#### Activity
If a line in the records below contains "lines", copy that line.
____
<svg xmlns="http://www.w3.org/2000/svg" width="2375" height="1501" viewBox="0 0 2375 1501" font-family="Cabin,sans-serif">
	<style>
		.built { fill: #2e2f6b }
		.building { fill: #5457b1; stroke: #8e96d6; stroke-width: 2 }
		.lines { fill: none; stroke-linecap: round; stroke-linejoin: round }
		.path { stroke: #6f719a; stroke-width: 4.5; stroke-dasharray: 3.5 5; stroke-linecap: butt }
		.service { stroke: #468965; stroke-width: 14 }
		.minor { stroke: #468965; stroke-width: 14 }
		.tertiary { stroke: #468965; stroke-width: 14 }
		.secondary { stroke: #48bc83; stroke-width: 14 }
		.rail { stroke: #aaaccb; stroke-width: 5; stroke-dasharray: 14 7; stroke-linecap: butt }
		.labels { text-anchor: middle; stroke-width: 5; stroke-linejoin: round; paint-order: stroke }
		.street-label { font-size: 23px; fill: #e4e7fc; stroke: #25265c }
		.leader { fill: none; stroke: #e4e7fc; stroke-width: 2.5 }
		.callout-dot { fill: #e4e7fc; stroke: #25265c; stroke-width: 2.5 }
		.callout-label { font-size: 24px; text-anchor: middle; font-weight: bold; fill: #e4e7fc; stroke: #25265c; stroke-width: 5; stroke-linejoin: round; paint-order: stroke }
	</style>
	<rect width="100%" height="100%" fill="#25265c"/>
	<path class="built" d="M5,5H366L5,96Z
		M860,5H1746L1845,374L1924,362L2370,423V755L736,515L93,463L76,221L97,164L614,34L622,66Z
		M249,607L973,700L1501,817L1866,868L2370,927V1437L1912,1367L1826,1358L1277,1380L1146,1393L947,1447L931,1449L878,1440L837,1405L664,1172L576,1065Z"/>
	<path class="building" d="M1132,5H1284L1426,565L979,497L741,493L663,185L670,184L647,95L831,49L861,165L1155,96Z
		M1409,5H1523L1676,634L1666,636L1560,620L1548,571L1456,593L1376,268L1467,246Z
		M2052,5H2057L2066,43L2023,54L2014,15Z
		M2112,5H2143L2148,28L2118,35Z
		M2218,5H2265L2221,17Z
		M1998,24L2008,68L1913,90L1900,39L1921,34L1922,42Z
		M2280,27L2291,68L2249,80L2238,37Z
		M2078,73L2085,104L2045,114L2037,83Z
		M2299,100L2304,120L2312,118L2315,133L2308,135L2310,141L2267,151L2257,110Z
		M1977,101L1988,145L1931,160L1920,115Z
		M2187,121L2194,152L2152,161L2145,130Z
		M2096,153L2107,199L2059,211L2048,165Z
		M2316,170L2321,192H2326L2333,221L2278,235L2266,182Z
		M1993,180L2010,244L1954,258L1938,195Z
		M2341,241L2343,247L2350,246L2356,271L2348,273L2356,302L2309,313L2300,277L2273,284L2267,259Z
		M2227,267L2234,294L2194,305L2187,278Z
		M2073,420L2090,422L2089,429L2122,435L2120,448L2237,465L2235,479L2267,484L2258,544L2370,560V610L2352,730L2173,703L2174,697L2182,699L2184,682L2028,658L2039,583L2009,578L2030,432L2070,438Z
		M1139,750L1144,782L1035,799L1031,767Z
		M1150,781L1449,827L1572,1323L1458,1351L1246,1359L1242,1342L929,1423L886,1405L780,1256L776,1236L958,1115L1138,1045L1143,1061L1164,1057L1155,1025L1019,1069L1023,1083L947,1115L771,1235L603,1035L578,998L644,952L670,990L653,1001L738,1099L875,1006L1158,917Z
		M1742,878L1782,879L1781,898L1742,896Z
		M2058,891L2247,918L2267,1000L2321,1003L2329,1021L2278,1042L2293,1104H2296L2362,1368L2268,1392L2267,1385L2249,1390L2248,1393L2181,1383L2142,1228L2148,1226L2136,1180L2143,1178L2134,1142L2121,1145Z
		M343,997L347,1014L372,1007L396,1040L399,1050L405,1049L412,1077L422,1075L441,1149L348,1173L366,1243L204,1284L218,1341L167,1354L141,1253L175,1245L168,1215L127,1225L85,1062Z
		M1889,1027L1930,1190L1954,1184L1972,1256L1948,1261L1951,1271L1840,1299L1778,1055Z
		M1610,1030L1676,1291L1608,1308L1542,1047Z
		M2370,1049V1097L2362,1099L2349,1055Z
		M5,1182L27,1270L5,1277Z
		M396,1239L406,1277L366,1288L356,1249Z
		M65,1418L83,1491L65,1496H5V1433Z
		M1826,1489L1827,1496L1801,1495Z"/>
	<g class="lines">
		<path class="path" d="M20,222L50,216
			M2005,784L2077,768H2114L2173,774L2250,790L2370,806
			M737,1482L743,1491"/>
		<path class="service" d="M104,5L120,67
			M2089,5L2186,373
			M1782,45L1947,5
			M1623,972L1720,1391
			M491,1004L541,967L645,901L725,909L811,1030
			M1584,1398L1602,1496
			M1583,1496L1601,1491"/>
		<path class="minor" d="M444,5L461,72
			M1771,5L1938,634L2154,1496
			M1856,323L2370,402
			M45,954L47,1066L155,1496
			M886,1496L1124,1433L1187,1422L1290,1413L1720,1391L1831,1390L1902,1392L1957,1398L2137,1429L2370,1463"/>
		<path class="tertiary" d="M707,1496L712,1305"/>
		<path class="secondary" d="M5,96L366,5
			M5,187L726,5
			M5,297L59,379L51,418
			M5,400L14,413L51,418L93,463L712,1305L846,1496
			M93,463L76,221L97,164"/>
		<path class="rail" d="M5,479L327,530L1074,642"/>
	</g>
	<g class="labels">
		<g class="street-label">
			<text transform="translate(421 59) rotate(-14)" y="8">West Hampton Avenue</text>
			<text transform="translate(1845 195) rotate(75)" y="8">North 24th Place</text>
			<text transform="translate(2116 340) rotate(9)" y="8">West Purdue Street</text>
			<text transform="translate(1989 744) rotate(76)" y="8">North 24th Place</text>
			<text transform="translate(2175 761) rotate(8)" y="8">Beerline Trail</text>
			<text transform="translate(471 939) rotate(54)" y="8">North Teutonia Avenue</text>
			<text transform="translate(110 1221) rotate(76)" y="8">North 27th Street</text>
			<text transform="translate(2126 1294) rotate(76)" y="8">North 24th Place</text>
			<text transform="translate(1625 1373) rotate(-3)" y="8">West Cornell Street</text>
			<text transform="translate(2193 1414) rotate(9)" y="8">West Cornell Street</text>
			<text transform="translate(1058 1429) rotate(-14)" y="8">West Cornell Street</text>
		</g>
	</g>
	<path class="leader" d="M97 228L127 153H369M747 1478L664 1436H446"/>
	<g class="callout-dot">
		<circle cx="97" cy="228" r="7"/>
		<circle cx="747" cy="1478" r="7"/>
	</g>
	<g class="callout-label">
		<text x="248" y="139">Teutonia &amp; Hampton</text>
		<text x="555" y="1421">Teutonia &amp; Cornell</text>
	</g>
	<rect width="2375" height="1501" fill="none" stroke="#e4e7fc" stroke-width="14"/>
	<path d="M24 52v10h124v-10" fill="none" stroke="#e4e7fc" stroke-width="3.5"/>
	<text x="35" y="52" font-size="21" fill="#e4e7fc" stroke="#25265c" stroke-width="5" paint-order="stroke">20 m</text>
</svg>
____
#### Expected answer
		.lines { fill: none; stroke-linecap: round; stroke-linejoin: round }
	<g class="lines">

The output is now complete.